On graduation, Sharpe was the number one draft choice of the Green Bay Packers. He became a starting wide receiver immediately, playing a total of seven years for the team—from 1988 to 1994. With an intense focus on the game, he avoided giving interviews to the media and signing autographs. His brother, Shannon told Jon Saraceno of USA Today in 1994 that Sharpe refused to give interviews because he felt he was treated unfairly by the press in his rookie year. "He hasn't been willing to forgive or forget."
From the beginning, Sharpe was exceptional, in his first season catching more passes, 55, than any other rookie in the history of the Packers. Even so, he felt he could do better, according to the Milwaukee Journal's Bob McGinn, as reported by Saraceno the following year, "I didn't really go out with the intensity the other guys played with. I continued to play with the same college attitude. I'm going to change my work habits in practice."
In 1989, Sharpe was selected for the Pro Bowl. That year he caught 90 passes for a total of 1,423 yards. The press loved him, but still he refused to grant interviews, a practice he was to carry on throughout through his career. In a rare interview on a radio station in Green Bay, said Saraceno, Sharpe hinted that his silence was a kind of revenge for being written about unfavorably at the start of his pro career. "It's one way of me saying, 'Guys, for what you did to me back then, I'm finally getting a chance to pay you back."

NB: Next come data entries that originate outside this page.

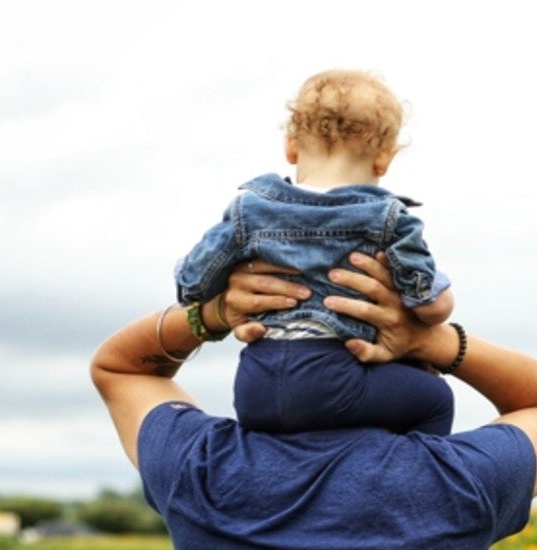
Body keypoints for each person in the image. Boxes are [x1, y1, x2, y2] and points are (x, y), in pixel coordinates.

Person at [90, 253, 537, 550]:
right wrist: (433, 340)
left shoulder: (201, 469)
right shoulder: (460, 482)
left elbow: (120, 368)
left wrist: (215, 313)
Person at [174, 69, 454, 435]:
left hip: (255, 386)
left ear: (291, 146)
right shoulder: (388, 219)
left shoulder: (249, 210)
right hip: (336, 378)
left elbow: (192, 286)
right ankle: (413, 482)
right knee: (435, 398)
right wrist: (441, 297)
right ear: (384, 159)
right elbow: (428, 305)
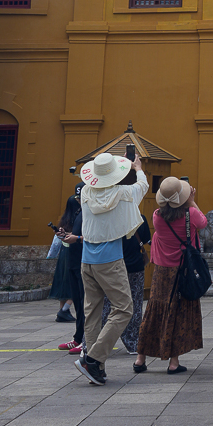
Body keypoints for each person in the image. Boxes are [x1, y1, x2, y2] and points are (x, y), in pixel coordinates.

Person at [77, 151, 148, 385]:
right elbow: (142, 187)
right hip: (109, 259)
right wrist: (137, 168)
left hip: (87, 258)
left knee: (93, 312)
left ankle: (96, 369)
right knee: (124, 308)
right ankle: (93, 359)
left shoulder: (85, 192)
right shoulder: (121, 193)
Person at [135, 177, 205, 373]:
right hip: (182, 271)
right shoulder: (190, 214)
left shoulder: (157, 215)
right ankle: (173, 362)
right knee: (177, 312)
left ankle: (140, 358)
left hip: (161, 271)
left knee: (153, 311)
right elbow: (203, 222)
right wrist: (192, 202)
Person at [104, 198, 151, 356]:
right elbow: (146, 240)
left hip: (114, 266)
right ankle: (132, 342)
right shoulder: (140, 219)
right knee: (135, 305)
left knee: (107, 305)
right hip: (135, 267)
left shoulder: (111, 220)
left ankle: (99, 342)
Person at [57, 183, 85, 355]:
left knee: (85, 303)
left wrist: (78, 238)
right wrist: (65, 235)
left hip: (85, 262)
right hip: (74, 261)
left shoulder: (93, 213)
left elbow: (98, 237)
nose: (79, 200)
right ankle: (78, 337)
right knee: (77, 302)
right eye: (77, 198)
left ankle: (86, 340)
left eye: (81, 197)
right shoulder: (79, 212)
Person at [49, 194, 78, 323]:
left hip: (63, 252)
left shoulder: (64, 220)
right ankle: (64, 310)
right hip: (73, 251)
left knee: (64, 282)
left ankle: (63, 311)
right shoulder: (78, 219)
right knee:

Sharpe's younger brother Shannon Sharpe followed Sharpe into the NFL as a player for the Denver Broncos in 1990. Shannon started as a wide receiver, then switched to tight end, becoming a starter in 1991, and a Pro Bowl player in 1992. In 1992, Sharpe and his brother became the only brothers to have led their separate teams in receiving in the same year.
In 1992, Sharpe made 108 receptions, and the following year, his 112 receptions broke the NFL record for the most receptions in a single season. He eventually caught more passes than any one else in the history of the Packers. He also set a Packers' record by playing 103 straight games with at least one pass reception.
In January, 1994, Sharpe was instrumental in the Packers' winning their first playoff game of the 1990s. With only a little over a minute remaining on the clock, Sharpe made a 40-yard touchdown to beat the Detroit Lions 28-24—his third touchdown of the game. Not only did he win the game for the Packers, but he became the first receiver in the history of the NFL to catch 100 or more passes two season in a row.
Sharpe's performance in 1994 was all the more remarkable considering that an injury known as turf toe kept him from practicing with his team for half of the season. Sharpe's turf toe was a painful hyperextension of his left big toe. "I wear a size 8 1/2 or size 9," he told Frank Litsky of the New York Times, "and I can't wear that size shoe. I have to wear a 10 on my left leg. It's very painful to go out and try to play. You're not able to do the things you're accustomed to doing. You really can't go out and be the type of player that you want to be. You've got to try and improvise."
But Sharpe's improvisation could not save his game after he suffered a debilitating injury to the top two vertebrae in his neck. The injury occurred when his neck snapped back while blocking a player in a game. Although he received a clean bill of health immediately following the incident, the injury worsened when he was tackled in the next game he played, resulting in numbness and tingling in his limbs. The team physician, Patrick McKenzie declared that Sharpe would require surgery to fuse the dangerously loose vertebrae. It was the final blow to Sharpe's career, and it forced his retirement from the game.
In 1995, the year after he retired from playing football, Sharpe became a broadcaster for ESPN, analyzing games for the NFL Game Day and NFL Prime Monday shows. Since leaving the Packers, Sharpe has also become part owner and chief executive officer of Pro Bowl Motors, an auto purchasing and selling service in Columbia, South Carolina, where he lives.